++++ PROVIDED MATERIAL

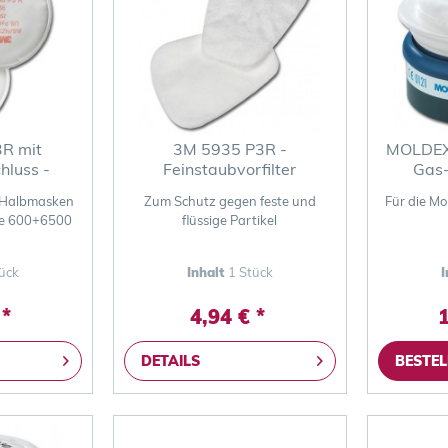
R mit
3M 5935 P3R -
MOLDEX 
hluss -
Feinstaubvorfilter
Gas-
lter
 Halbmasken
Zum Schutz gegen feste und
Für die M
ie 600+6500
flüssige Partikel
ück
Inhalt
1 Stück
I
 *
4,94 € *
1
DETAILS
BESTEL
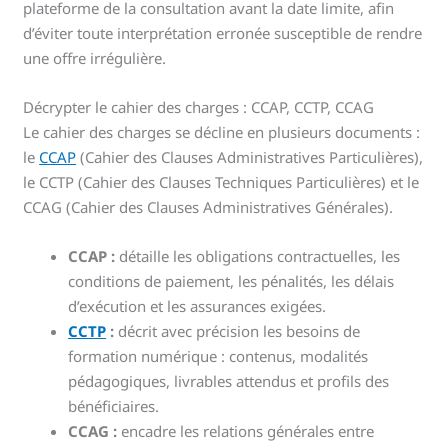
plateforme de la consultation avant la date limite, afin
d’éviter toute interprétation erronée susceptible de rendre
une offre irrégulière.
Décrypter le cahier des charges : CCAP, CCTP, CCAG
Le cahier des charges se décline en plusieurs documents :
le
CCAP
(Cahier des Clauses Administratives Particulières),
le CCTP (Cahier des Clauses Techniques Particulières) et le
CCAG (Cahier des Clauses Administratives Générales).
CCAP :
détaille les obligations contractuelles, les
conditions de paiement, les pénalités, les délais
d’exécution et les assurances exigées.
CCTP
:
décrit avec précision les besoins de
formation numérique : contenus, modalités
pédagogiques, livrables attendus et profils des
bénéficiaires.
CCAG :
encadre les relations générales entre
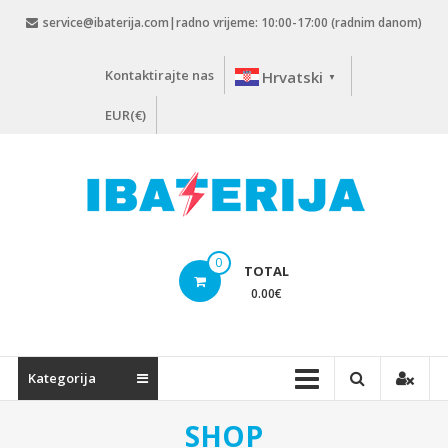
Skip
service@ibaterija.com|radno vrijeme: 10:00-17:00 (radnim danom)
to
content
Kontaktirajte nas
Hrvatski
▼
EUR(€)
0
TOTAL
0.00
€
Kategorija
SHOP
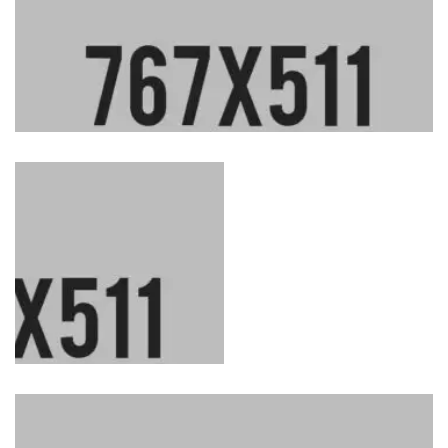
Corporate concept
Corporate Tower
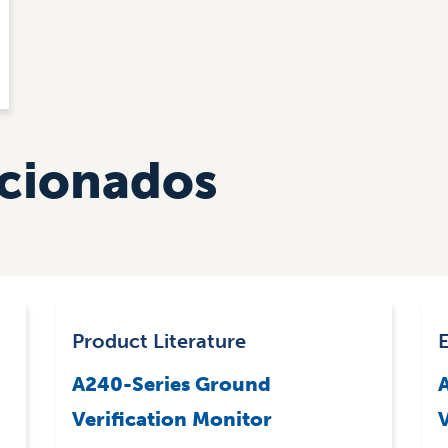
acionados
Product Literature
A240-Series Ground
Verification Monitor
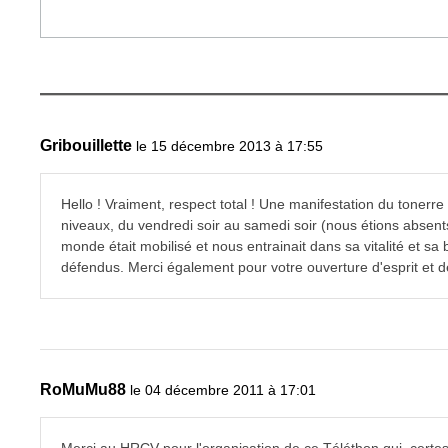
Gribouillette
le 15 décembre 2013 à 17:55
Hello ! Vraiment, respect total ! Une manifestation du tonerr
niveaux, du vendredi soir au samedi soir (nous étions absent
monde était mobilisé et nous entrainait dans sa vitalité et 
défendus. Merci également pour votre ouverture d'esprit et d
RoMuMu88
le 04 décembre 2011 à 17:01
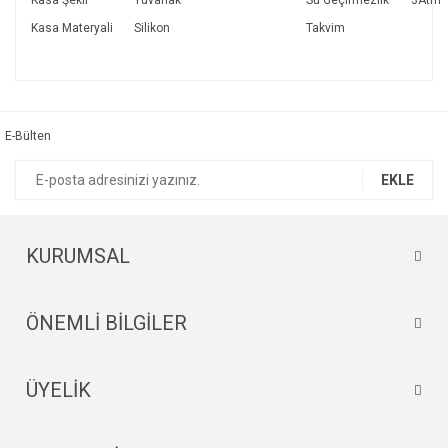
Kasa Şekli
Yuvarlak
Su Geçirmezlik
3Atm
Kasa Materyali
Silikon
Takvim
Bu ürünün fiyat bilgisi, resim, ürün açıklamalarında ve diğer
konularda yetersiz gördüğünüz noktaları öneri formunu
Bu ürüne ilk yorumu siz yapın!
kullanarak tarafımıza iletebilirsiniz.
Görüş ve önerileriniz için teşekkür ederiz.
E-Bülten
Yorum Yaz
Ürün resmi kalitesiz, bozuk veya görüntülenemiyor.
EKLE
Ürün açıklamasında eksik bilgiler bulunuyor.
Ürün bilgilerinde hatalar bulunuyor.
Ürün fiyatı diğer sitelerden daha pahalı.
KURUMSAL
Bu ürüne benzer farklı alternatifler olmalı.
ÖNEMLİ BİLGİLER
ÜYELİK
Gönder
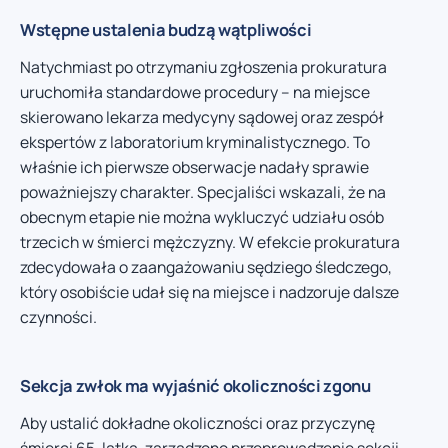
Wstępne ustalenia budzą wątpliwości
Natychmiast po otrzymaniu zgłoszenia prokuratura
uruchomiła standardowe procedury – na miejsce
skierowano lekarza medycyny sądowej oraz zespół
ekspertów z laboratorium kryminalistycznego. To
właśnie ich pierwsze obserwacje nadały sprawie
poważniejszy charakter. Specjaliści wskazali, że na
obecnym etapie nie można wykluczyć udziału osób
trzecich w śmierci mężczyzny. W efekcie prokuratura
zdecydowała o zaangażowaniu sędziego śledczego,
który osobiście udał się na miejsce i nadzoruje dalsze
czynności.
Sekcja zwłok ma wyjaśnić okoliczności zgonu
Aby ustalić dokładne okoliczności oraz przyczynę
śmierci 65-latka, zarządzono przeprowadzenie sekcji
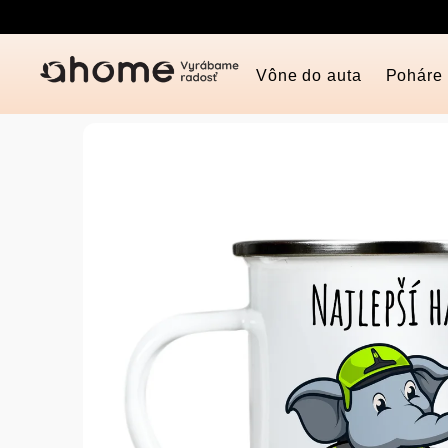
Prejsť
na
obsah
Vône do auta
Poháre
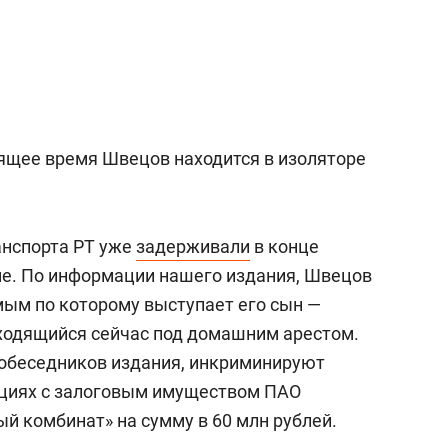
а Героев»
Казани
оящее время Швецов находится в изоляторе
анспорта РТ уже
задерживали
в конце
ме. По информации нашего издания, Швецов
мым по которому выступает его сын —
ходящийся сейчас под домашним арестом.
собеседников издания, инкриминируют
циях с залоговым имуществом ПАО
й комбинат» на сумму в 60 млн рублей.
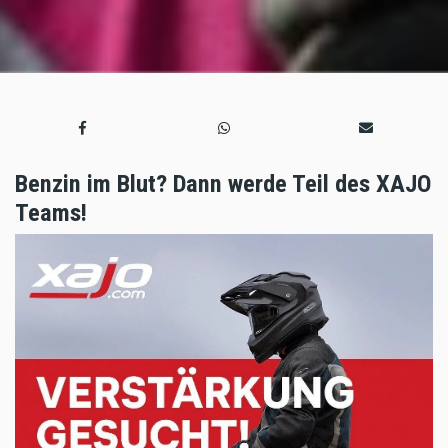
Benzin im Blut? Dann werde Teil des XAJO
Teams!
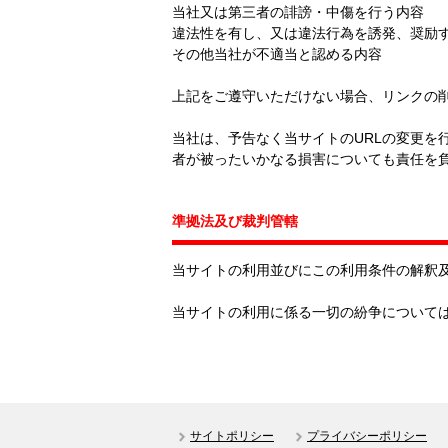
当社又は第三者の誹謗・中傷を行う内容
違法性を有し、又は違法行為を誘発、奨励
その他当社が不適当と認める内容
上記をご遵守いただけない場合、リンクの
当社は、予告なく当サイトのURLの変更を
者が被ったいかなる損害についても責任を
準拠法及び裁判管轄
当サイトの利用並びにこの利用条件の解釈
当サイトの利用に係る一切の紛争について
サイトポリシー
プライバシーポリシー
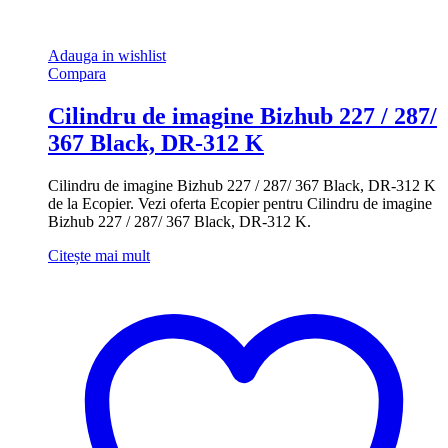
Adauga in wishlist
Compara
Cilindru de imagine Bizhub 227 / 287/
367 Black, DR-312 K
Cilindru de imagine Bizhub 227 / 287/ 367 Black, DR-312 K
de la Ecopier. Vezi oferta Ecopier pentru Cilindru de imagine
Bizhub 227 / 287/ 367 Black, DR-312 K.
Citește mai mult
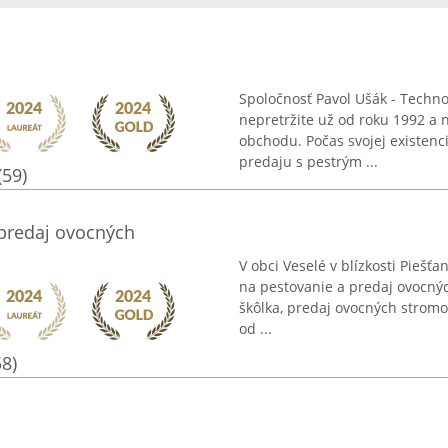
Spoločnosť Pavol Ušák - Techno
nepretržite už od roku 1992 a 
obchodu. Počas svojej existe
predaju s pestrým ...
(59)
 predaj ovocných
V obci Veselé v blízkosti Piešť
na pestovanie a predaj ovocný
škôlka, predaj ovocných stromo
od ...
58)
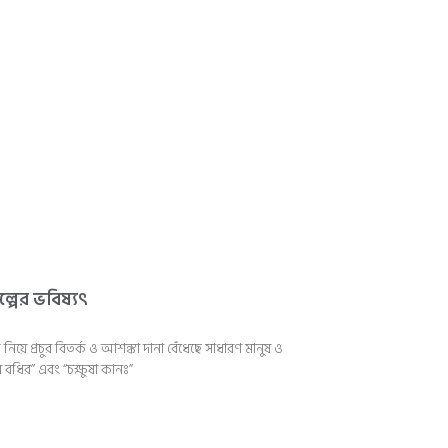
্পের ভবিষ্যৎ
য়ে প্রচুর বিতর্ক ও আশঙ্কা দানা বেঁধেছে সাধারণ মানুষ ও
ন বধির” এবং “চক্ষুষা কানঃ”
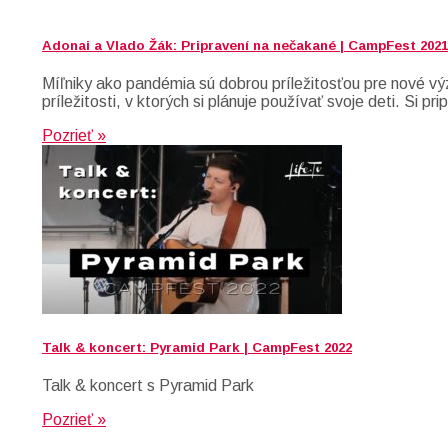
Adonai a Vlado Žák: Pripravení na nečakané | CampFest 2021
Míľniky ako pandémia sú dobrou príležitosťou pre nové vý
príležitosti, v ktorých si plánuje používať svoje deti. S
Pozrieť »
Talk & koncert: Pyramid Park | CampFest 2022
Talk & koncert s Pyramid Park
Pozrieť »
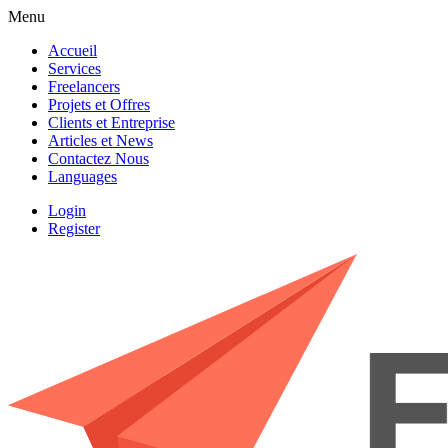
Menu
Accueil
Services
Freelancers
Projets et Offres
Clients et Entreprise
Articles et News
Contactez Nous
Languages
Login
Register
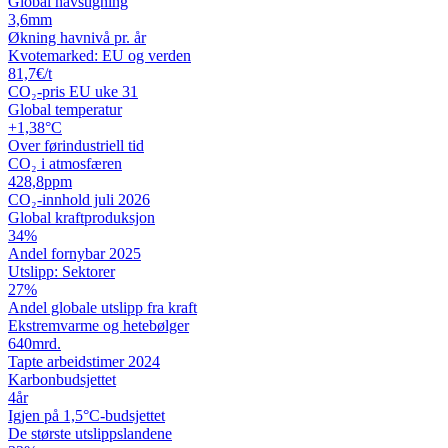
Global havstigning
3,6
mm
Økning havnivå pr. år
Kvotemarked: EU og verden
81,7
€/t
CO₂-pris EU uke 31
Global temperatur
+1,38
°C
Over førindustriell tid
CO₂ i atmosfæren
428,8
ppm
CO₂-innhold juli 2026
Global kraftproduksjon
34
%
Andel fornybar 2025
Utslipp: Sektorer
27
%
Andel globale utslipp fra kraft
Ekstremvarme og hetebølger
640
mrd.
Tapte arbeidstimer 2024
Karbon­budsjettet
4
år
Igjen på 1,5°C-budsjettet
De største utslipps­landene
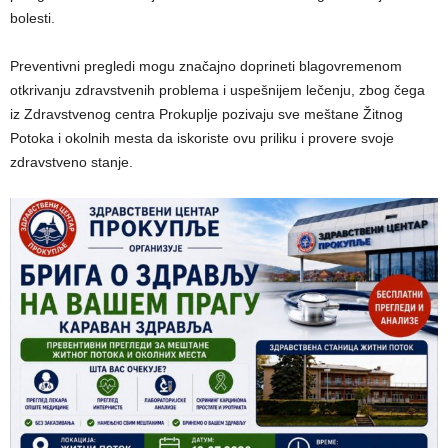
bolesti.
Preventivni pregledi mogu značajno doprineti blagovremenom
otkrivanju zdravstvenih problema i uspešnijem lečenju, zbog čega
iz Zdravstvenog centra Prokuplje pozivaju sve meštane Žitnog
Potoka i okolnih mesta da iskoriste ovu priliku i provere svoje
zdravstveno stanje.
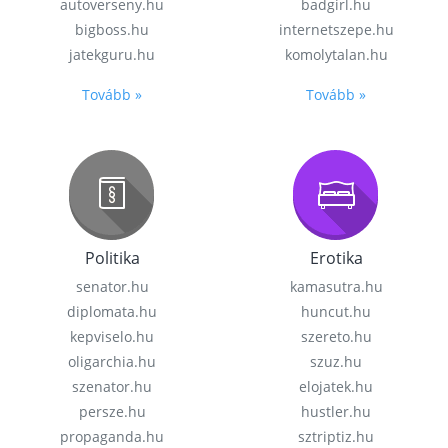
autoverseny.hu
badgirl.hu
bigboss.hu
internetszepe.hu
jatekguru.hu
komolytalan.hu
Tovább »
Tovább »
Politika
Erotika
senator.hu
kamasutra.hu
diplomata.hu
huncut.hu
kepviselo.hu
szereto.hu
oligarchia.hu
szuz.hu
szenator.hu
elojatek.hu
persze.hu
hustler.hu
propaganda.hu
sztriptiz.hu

++++++++

→ **REQUEST**
Update the data by changing "Product Literature" to "Product Documentation" and keeping every other line unchanged. Leave the pictures out of your output.

→ **EXPECTED OUTPUT**
R mit
3M 5935 P3R -
MOLDEX 
hluss -
Feinstaubvorfilter
Gas-
lter
 Halbmasken
Zum Schutz gegen feste und
Für die M
ie 600+6500
flüssige Partikel
ück
Inhalt
1 Stück
I
 *
4,94 € *
1
DETAILS
BESTEL
plateforme de la consultation avant la date limite, afin
d’éviter toute interprétation erronée susceptible de rendre
une offre irrégulière.
Décrypter le cahier des charges : CCAP, CCTP, CCAG
Le cahier des charges se décline en plusieurs documents :
le
CCAP
(Cahier des Clauses Administratives Particulières),
le CCTP (Cahier des Clauses Techniques Particulières) et le
CCAG (Cahier des Clauses Administratives Générales).
CCAP :
détaille les obligations contractuelles, les
conditions de paiement, les pénalités, les délais
d’exécution et les assurances exigées.
CCTP
:
décrit avec précision les besoins de
formation numérique : contenus, modalités
pédagogiques, livrables attendus et profils des
bénéficiaires.
CCAG :
encadre les relations générales entre
Skip
service@ibaterija.com|radno vrijeme: 10:00-17:00 (radnim danom)
to
content
Kontaktirajte nas
Hrvatski
▼
EUR(€)
0
TOTAL
0.00
€
Kategorija
SHOP
Corporate concept
Corporate Tower
acionados
Product Documentation
A240-Series Ground
Verification Monitor
Gribouillette
le 15 décembre 2013 à 17:55
Hello ! Vraiment, respect total ! Une manifestation du tonerr
niveaux, du vendredi soir au samedi soir (nous étions absent
monde était mobilisé et nous entrainait dans sa vitalité et 
défendus. Merci également pour votre ouverture d'esprit et d
RoMuMu88
le 04 décembre 2011 à 17:01
Kasa Şekli
Yuvarlak
Su Geçirmezlik
3Atm
Kasa Materyali
Silikon
Takvim
Bu ürünün fiyat bilgisi, resim, ürün açıklamalarında ve diğer
konularda yetersiz gördüğünüz noktaları öneri formunu
Bu ürüne ilk yorumu siz yapın!
kullanarak tarafımıza iletebilirsiniz.
Görüş ve önerileriniz için teşekkür ederiz.
E-Bülten
Yorum Yaz
Ürün resmi kalitesiz, bozuk veya görüntülenemiyor.
EKLE
Ürün açıklamasında eksik bilgiler bulunuyor.
Ürün bilgilerinde hatalar bulunuyor.
Ürün fiyatı diğer sitelerden daha pahalı.
KURUMSAL
Bu ürüne benzer farklı alternatifler olmalı.
ÖNEMLİ BİLGİLER
ÜYELİK
Gönder
Wstępne ustalenia budzą wątpliwości
Natychmiast po otrzymaniu zgłoszenia prokuratura
uruchomiła standardowe procedury – na miejsce
skierowano lekarza medycyny sądowej oraz zespół
ekspertów z laboratorium kryminalistycznego. To
właśnie ich pierwsze obserwacje nadały sprawie
poważniejszy charakter. Specjaliści wskazali, że na
obecnym etapie nie można wykluczyć udziału osób
trzecich w śmierci mężczyzny. W efekcie prokuratura
zdecydowała o zaangażowaniu sędziego śledczego,
który osobiście udał się na miejsce i nadzoruje dalsze
czynności.
Sekcja zwłok ma wyjaśnić okoliczności zgonu
Aby ustalić dokładne okoliczności oraz przyczynę
śmierci 65-latka, zarządzono przeprowadzenie sekcji
Prejsť
na
obsah
Vône do auta
Poháre
а Героев»
Казани
оящее время Швецов находится в изоляторе
анспорта РТ уже
задерживали
в конце
ме. По информации нашего издания, Швецов
мым по которому выступает его сын —
ходящийся сейчас под домашним арестом.
собеседников издания, инкриминируют
циях с залоговым имуществом ПАО
й комбинат» на сумму в 60 млн рублей.
Benzin im Blut? Dann werde Teil des XAJO
Teams!
当社又は第三者の誹謗・中傷を行う内容
違法性を有し、又は違法行為を誘発、奨励
その他当社が不適当と認める内容
上記をご遵守いただけない場合、リンクの
当社は、予告なく当サイトのURLの変更を
者が被ったいかなる損害についても責任を
準拠法及び裁判管轄
当サイトの利用並びにこの利用条件の解釈
当サイトの利用に係る一切の紛争について
サイトポリシー
プライバシーポリシー
Adauga in wishlist
Compara
Cilindru de imagine Bizhub 227 / 287/
367 Black, DR-312 K
Cilindru de imagine Bizhub 227 / 287/ 367 Black, DR-312 K
de la Ecopier. Vezi oferta Ecopier pentru Cilindru de imagine
Bizhub 227 / 287/ 367 Black, DR-312 K.
Citește mai mult
Spoločnosť Pavol Ušák - Techno
nepretržite už od roku 1992 a 
obchodu. Počas svojej existe
predaju s pestrým ...
(59)
 predaj ovocných
V obci Veselé v blízkosti Piešť
na pestovanie a predaj ovocný
škôlka, predaj ovocných stromo
od ...
58)
্পের ভবিষ্যৎ
য়ে প্রচুর বিতর্ক ও আশঙ্কা দানা বেঁধেছে সাধারণ মানুষ ও
ন বধির” এবং “চক্ষুষা কানঃ”
Adonai a Vlado Žák: Pripravení na nečakané | CampFest 2021
Míľniky ako pandémia sú dobrou príležitosťou pre nové vý
príležitosti, v ktorých si plánuje používať svoje deti. S
Pozrieť »
Talk & koncert: Pyramid Park | CampFest 2022
Talk & koncert s Pyramid Park
Pozrieť »
Menu
Accueil
Services
Freelancers
Projets et Offres
Clients et Entreprise
Articles et News
Contactez Nous
Languages
Login
Register
Global havstigning
3,6
mm
Økning havnivå pr. år
Kvotemarked: EU og verden
81,7
€/t
CO₂-pris EU uke 31
Global temperatur
+1,38
°C
Over førindustriell tid
CO₂ i atmosfæren
428,8
ppm
CO₂-innhold juli 2026
Global kraftproduksjon
34
%
Andel fornybar 2025
Utslipp: Sektorer
27
%
Andel globale utslipp fra kraft
Ekstremvarme og hetebølger
640
mrd.
Tapte arbeidstimer 2024
Karbon­budsjettet
4
år
Igjen på 1,5°C-budsjettet
De største utslipps­landene
bolesti.
Preventivni pregledi mogu značajno doprineti blagovremenom
otkrivanju zdravstvenih problema i uspešnijem lečenju, zbog čega
iz Zdravstvenog centra Prokuplje pozivaju sve meštane Žitnog
Potoka i okolnih mesta da iskoriste ovu priliku i provere svoje
zdravstveno stanje.
autoverseny.hu
badgirl.hu
bigboss.hu
internetszepe.hu
jatekguru.hu
komolytalan.hu
Tovább »
Tovább »
Politika
Erotika
senator.hu
kamasutra.hu
diplomata.hu
huncut.hu
kepviselo.hu
szereto.hu
oligarchia.hu
szuz.hu
szenator.hu
elojatek.hu
persze.hu
hustler.hu
propaganda.hu
sztriptiz.hu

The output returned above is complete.